┌─ SOURCE DATA

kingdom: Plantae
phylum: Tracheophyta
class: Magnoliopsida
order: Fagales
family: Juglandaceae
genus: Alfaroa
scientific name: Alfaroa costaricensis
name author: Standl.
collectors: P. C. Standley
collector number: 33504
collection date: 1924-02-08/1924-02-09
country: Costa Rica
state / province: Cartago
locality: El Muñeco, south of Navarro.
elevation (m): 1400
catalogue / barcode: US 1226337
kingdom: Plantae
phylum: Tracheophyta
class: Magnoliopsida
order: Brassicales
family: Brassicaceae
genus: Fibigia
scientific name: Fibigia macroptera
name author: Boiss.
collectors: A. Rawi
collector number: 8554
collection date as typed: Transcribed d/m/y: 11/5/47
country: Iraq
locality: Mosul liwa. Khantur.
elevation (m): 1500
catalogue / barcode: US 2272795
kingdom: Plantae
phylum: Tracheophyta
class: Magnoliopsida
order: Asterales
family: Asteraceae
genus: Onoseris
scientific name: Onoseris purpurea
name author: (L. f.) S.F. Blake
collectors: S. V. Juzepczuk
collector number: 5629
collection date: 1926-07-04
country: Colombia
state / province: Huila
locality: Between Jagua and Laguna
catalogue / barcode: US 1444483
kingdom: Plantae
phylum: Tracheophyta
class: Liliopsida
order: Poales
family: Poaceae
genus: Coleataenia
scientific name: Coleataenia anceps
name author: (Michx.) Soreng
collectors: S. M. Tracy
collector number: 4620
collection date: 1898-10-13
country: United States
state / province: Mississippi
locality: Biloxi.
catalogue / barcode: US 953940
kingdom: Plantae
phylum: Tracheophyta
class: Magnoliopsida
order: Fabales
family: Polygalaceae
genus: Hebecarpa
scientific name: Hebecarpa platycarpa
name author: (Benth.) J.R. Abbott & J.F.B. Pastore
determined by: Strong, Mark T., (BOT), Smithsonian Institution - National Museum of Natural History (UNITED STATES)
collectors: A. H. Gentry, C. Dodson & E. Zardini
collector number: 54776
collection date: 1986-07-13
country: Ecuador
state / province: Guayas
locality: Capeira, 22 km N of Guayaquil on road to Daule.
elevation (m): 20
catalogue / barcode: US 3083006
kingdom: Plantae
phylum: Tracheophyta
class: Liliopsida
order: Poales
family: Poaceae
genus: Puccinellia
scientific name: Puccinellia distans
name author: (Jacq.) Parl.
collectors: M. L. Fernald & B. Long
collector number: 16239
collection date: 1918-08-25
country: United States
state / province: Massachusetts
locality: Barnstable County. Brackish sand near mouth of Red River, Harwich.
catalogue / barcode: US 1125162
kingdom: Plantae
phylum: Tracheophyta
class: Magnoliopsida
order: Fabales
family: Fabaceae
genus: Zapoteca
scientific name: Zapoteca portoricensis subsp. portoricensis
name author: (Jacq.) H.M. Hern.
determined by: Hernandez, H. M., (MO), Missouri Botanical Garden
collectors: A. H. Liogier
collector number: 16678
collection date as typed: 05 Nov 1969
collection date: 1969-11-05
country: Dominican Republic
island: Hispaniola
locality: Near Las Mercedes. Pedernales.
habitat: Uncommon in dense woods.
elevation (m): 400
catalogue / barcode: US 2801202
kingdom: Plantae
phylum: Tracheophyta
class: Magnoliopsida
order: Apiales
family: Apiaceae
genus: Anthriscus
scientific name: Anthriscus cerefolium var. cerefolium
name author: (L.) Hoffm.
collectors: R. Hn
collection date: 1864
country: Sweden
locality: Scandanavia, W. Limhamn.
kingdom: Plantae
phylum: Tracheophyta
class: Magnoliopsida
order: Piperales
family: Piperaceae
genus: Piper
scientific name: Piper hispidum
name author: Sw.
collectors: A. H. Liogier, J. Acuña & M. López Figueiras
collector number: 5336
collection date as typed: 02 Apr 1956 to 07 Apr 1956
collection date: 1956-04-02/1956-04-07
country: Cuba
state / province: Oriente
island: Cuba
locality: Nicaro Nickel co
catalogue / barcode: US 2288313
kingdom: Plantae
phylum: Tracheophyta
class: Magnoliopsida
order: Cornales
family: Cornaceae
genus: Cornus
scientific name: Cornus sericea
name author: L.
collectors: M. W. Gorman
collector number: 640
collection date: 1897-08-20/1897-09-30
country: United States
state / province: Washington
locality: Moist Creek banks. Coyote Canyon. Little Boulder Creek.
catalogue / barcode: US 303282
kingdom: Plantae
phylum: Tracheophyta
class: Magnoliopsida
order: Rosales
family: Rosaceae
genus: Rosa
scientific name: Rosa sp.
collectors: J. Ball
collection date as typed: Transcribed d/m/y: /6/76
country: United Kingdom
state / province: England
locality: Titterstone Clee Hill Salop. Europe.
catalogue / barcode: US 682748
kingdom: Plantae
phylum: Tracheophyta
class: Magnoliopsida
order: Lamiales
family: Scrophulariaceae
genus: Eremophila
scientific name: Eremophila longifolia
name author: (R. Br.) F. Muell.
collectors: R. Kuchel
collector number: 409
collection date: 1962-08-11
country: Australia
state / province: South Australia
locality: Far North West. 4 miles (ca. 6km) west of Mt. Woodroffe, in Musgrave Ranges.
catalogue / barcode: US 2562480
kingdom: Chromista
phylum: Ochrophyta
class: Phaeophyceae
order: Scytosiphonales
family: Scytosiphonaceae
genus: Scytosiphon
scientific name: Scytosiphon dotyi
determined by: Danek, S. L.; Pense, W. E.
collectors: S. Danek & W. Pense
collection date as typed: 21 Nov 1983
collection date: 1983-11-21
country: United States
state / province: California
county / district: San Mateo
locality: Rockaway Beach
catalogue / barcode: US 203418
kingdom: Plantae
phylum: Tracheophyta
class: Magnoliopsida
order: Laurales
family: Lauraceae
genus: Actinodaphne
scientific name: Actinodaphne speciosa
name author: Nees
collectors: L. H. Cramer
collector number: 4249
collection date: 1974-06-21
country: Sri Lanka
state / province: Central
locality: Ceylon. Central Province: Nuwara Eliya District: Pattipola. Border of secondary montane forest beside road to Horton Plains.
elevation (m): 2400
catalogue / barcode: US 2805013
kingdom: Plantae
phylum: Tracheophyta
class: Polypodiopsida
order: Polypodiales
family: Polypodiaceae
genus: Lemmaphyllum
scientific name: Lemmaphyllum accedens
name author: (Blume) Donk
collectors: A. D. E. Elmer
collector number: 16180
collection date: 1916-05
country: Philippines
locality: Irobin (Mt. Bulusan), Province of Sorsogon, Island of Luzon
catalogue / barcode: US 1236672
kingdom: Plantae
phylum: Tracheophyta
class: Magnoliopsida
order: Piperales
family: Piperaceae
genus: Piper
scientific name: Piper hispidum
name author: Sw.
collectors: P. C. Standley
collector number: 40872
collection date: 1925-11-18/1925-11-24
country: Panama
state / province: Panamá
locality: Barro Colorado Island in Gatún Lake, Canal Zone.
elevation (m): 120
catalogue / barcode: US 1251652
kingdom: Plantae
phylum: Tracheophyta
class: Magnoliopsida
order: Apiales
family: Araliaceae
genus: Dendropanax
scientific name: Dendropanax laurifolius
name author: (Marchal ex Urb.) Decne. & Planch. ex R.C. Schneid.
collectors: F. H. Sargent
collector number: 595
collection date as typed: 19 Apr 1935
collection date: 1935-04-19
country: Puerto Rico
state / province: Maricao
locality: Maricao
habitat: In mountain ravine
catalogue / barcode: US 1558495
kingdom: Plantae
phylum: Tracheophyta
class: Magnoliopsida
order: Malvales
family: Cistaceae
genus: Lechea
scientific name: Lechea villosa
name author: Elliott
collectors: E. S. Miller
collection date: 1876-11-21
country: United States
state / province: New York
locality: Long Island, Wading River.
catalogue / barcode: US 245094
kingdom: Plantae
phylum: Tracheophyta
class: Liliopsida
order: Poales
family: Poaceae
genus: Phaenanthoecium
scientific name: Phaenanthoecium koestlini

└─

EXERCISE: Starting at the line with "scientific name: Eremophila longifolia" and ending after the line with "genus: Actinodaphne", output those lines of the rows again, renaming "locality" to "site" and leaving everything else unchanged.

TASK OUTPUT:
scientific name: Eremophila longifolia
name author: (R. Br.) F. Muell.
collectors: R. Kuchel
collector number: 409
collection date: 1962-08-11
country: Australia
state / province: South Australia
site: Far North West. 4 miles (ca. 6km) west of Mt. Woodroffe, in Musgrave Ranges.
catalogue / barcode: US 2562480
kingdom: Chromista
phylum: Ochrophyta
class: Phaeophyceae
order: Scytosiphonales
family: Scytosiphonaceae
genus: Scytosiphon
scientific name: Scytosiphon dotyi
determined by: Danek, S. L.; Pense, W. E.
collectors: S. Danek & W. Pense
collection date as typed: 21 Nov 1983
collection date: 1983-11-21
country: United States
state / province: California
county / district: San Mateo
site: Rockaway Beach
catalogue / barcode: US 203418
kingdom: Plantae
phylum: Tracheophyta
class: Magnoliopsida
order: Laurales
family: Lauraceae
genus: Actinodaphne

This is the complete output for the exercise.